I think your numbers are still too low.
A colleague of mine has a 9800GTX and he is around 5GB/s.

My guess is that you will have to dig a bit more for beta BIOS updates (there should be one around addressing that issue)
My motherboard was also an Asus and I am pretty sure that it was the same issue.

Check that thread to see if you can find the BIOS for your motherboard

http://www.xtremesystems.org/forums/showth…t=186501&page=4

Good luck.
Warning it is still a beta.

Thanks shsanjp,

The BIOS I installed was released three days ago only, so it is the latest.

The forum you pointed me to discusses different ASUS model which is PCE3 while mine is Formula Striker II.

I guess I will contact the guys in ASUS or wait for another BIOS update.

A number of factors come into play when it comes to bottlenecks. Speed of system memory, motherboard chipset (780i in your case, of which I’m vaguely familiar with). I’ve gotten roughly 4GB/s pinned transfer to a single 16 lane PCIe 2.0 card on a comparable 780i board. In that case the bottleneck was the bus between the 780i and the N200 chip (which served as a PCIe host endblock). Tried upgrading the memory, etc. Finally swapped out with an Intel P45 based board (Asus P5Q Pro) and I get ~6.1GB/s.

SOURCE MATERIAL -
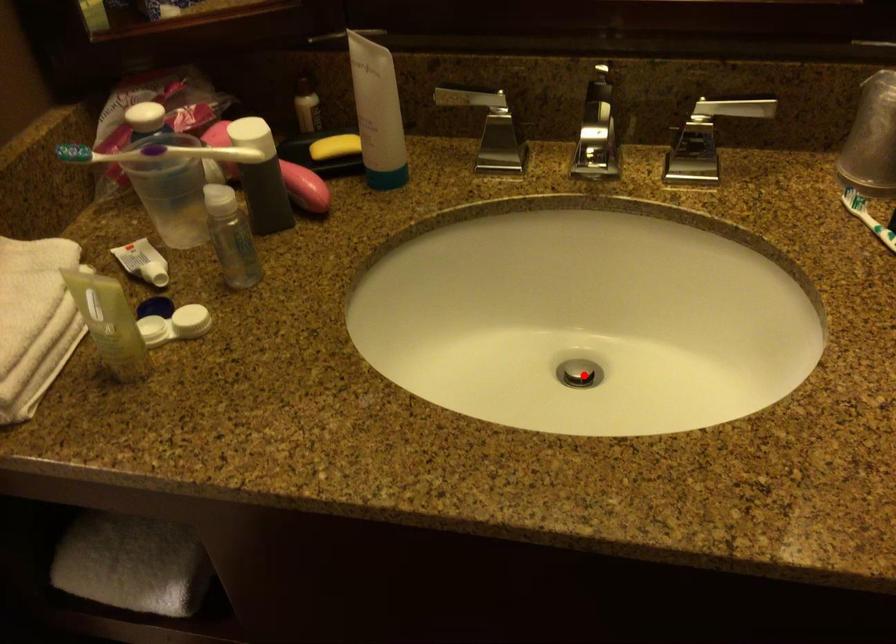
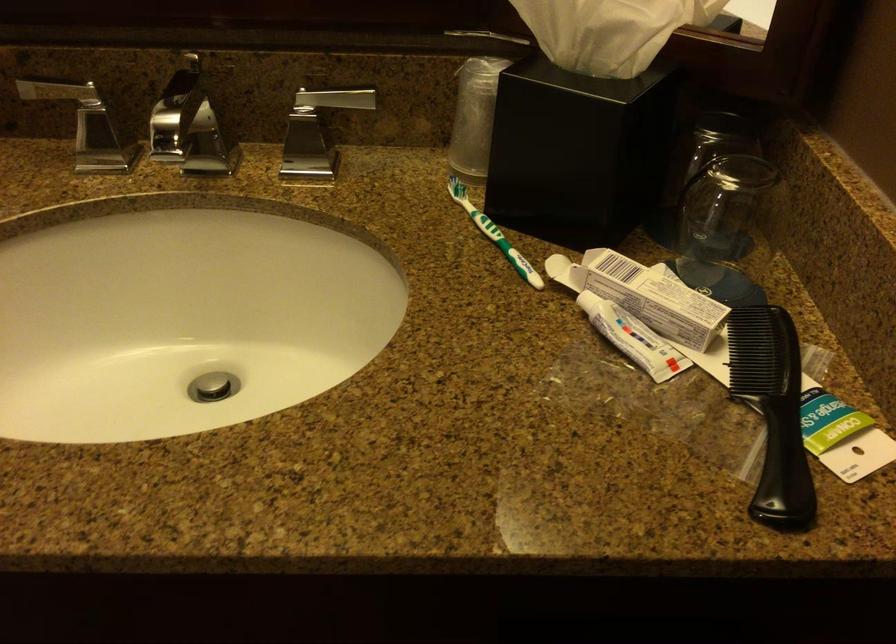
The point at the highlighted location is marked in the first image. Where is the corresponding point in the second image?

(212, 386)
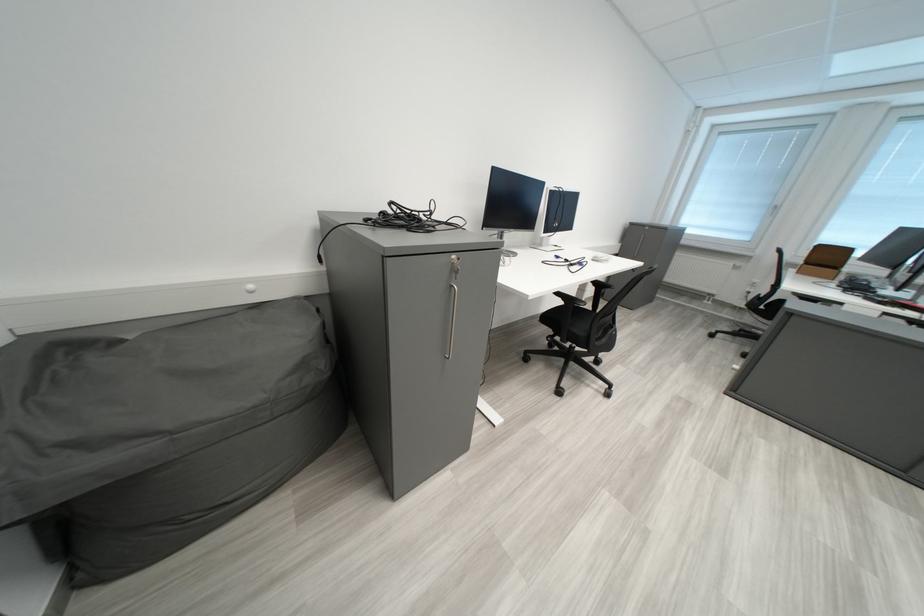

WHAT YOU WILL DO - Reproduce, word for word, the stretch of the forum thread from "I think your" through "the same issue.". This material comes from a different source than the forum thread.

REPLY -
I think your numbers are still too low.
A colleague of mine has a 9800GTX and he is around 5GB/s.

My guess is that you will have to dig a bit more for beta BIOS updates (there should be one around addressing that issue)
My motherboard was also an Asus and I am pretty sure that it was the same issue.